__How to complete this task__
Without omitting anything, retype the data that follows.

::::

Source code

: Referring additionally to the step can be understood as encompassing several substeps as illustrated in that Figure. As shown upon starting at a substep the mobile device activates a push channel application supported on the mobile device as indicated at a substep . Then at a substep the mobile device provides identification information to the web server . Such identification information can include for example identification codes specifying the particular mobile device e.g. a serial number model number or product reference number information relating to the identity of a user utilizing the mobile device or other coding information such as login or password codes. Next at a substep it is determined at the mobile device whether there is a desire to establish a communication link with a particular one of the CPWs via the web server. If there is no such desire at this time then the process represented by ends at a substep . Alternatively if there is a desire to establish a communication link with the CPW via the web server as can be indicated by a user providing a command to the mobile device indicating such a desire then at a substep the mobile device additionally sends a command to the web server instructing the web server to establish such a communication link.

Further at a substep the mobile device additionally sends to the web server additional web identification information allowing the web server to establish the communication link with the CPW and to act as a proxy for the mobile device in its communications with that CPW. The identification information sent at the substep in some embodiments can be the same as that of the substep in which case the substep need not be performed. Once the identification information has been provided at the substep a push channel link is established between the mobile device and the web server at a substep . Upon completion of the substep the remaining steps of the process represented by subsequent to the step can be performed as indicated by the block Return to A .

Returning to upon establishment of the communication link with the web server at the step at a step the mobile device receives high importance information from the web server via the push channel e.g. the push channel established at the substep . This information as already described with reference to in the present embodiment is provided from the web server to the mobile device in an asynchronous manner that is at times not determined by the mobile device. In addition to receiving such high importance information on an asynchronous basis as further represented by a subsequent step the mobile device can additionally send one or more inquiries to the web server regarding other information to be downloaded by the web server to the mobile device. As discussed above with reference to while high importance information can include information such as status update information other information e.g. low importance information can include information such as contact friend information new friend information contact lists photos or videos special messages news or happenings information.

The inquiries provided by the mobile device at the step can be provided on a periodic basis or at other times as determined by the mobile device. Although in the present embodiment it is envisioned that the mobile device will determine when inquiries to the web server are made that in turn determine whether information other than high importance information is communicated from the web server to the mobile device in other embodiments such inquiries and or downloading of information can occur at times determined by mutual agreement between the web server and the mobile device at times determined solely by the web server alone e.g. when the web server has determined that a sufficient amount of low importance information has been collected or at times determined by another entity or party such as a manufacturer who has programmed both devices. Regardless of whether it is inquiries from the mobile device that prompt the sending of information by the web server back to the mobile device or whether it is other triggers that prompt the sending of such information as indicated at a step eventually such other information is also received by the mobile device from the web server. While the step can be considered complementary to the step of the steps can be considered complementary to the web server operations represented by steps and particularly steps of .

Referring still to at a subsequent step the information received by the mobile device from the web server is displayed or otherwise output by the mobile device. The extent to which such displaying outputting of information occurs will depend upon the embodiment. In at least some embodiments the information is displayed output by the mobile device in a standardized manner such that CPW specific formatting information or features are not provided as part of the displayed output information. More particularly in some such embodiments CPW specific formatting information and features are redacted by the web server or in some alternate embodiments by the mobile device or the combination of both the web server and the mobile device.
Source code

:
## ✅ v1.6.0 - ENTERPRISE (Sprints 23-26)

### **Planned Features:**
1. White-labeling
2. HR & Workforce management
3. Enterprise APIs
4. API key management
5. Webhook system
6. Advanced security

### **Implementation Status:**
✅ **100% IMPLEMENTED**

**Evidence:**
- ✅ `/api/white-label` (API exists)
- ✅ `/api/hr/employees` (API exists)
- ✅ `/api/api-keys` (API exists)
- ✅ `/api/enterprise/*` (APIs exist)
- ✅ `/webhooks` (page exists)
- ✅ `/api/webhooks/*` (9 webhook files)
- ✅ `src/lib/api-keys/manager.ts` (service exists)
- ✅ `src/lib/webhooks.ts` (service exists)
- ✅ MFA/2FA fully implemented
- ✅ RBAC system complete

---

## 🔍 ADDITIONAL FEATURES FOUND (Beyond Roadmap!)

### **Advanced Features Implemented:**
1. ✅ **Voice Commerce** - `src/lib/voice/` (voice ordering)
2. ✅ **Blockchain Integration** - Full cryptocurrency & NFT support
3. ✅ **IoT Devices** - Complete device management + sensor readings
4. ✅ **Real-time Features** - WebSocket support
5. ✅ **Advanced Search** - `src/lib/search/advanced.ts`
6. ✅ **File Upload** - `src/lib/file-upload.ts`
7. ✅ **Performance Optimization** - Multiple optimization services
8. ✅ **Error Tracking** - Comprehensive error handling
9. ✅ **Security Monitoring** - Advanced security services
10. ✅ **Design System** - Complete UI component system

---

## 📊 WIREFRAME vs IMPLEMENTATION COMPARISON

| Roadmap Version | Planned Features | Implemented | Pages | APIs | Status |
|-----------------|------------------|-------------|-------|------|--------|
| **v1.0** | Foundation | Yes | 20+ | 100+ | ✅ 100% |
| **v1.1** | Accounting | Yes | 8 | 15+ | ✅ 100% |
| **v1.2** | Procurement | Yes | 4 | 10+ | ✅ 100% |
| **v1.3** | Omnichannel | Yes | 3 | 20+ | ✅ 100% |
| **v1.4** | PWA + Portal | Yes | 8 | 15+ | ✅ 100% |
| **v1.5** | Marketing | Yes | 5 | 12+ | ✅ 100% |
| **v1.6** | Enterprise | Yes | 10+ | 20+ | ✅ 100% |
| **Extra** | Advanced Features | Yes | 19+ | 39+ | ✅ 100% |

::::

__Answer box__
Source code

: Referring additionally to the step can be understood as encompassing several substeps as illustrated in that Figure. As shown upon starting at a substep the mobile device activates a push channel application supported on the mobile device as indicated at a substep . Then at a substep the mobile device provides identification information to the web server . Such identification information can include for example identification codes specifying the particular mobile device e.g. a serial number model number or product reference number information relating to the identity of a user utilizing the mobile device or other coding information such as login or password codes. Next at a substep it is determined at the mobile device whether there is a desire to establish a communication link with a particular one of the CPWs via the web server. If there is no such desire at this time then the process represented by ends at a substep . Alternatively if there is a desire to establish a communication link with the CPW via the web server as can be indicated by a user providing a command to the mobile device indicating such a desire then at a substep the mobile device additionally sends a command to the web server instructing the web server to establish such a communication link.

Further at a substep the mobile device additionally sends to the web server additional web identification information allowing the web server to establish the communication link with the CPW and to act as a proxy for the mobile device in its communications with that CPW. The identification information sent at the substep in some embodiments can be the same as that of the substep in which case the substep need not be performed. Once the identification information has been provided at the substep a push channel link is established between the mobile device and the web server at a substep . Upon completion of the substep the remaining steps of the process represented by subsequent to the step can be performed as indicated by the block Return to A .

Returning to upon establishment of the communication link with the web server at the step at a step the mobile device receives high importance information from the web server via the push channel e.g. the push channel established at the substep . This information as already described with reference to in the present embodiment is provided from the web server to the mobile device in an asynchronous manner that is at times not determined by the mobile device. In addition to receiving such high importance information on an asynchronous basis as further represented by a subsequent step the mobile device can additionally send one or more inquiries to the web server regarding other information to be downloaded by the web server to the mobile device. As discussed above with reference to while high importance information can include information such as status update information other information e.g. low importance information can include information such as contact friend information new friend information contact lists photos or videos special messages news or happenings information.

The inquiries provided by the mobile device at the step can be provided on a periodic basis or at other times as determined by the mobile device. Although in the present embodiment it is envisioned that the mobile device will determine when inquiries to the web server are made that in turn determine whether information other than high importance information is communicated from the web server to the mobile device in other embodiments such inquiries and or downloading of information can occur at times determined by mutual agreement between the web server and the mobile device at times determined solely by the web server alone e.g. when the web server has determined that a sufficient amount of low importance information has been collected or at times determined by another entity or party such as a manufacturer who has programmed both devices. Regardless of whether it is inquiries from the mobile device that prompt the sending of information by the web server back to the mobile device or whether it is other triggers that prompt the sending of such information as indicated at a step eventually such other information is also received by the mobile device from the web server. While the step can be considered complementary to the step of the steps can be considered complementary to the web server operations represented by steps and particularly steps of .

Referring still to at a subsequent step the information received by the mobile device from the web server is displayed or otherwise output by the mobile device. The extent to which such displaying outputting of information occurs will depend upon the embodiment. In at least some embodiments the information is displayed output by the mobile device in a standardized manner such that CPW specific formatting information or features are not provided as part of the displayed output information. More particularly in some such embodiments CPW specific formatting information and features are redacted by the web server or in some alternate embodiments by the mobile device or the combination of both the web server and the mobile device.
Source code

:
## ✅ v1.6.0 - ENTERPRISE (Sprints 23-26)

### **Planned Features:**
1. White-labeling
2. HR & Workforce management
3. Enterprise APIs
4. API key management
5. Webhook system
6. Advanced security

### **Implementation Status:**
✅ **100% IMPLEMENTED**

**Evidence:**
- ✅ `/api/white-label` (API exists)
- ✅ `/api/hr/employees` (API exists)
- ✅ `/api/api-keys` (API exists)
- ✅ `/api/enterprise/*` (APIs exist)
- ✅ `/webhooks` (page exists)
- ✅ `/api/webhooks/*` (9 webhook files)
- ✅ `src/lib/api-keys/manager.ts` (service exists)
- ✅ `src/lib/webhooks.ts` (service exists)
- ✅ MFA/2FA fully implemented
- ✅ RBAC system complete

---

## 🔍 ADDITIONAL FEATURES FOUND (Beyond Roadmap!)

### **Advanced Features Implemented:**
1. ✅ **Voice Commerce** - `src/lib/voice/` (voice ordering)
2. ✅ **Blockchain Integration** - Full cryptocurrency & NFT support
3. ✅ **IoT Devices** - Complete device management + sensor readings
4. ✅ **Real-time Features** - WebSocket support
5. ✅ **Advanced Search** - `src/lib/search/advanced.ts`
6. ✅ **File Upload** - `src/lib/file-upload.ts`
7. ✅ **Performance Optimization** - Multiple optimization services
8. ✅ **Error Tracking** - Comprehensive error handling
9. ✅ **Security Monitoring** - Advanced security services
10. ✅ **Design System** - Complete UI component system

---

## 📊 WIREFRAME vs IMPLEMENTATION COMPARISON

| Roadmap Version | Planned Features | Implemented | Pages | APIs | Status |
|-----------------|------------------|-------------|-------|------|--------|
| **v1.0** | Foundation | Yes | 20+ | 100+ | ✅ 100% |
| **v1.1** | Accounting | Yes | 8 | 15+ | ✅ 100% |
| **v1.2** | Procurement | Yes | 4 | 10+ | ✅ 100% |
| **v1.3** | Omnichannel | Yes | 3 | 20+ | ✅ 100% |
| **v1.4** | PWA + Portal | Yes | 8 | 15+ | ✅ 100% |
| **v1.5** | Marketing | Yes | 5 | 12+ | ✅ 100% |
| **v1.6** | Enterprise | Yes | 10+ | 20+ | ✅ 100% |
| **Extra** | Advanced Features | Yes | 19+ | 39+ | ✅ 100% |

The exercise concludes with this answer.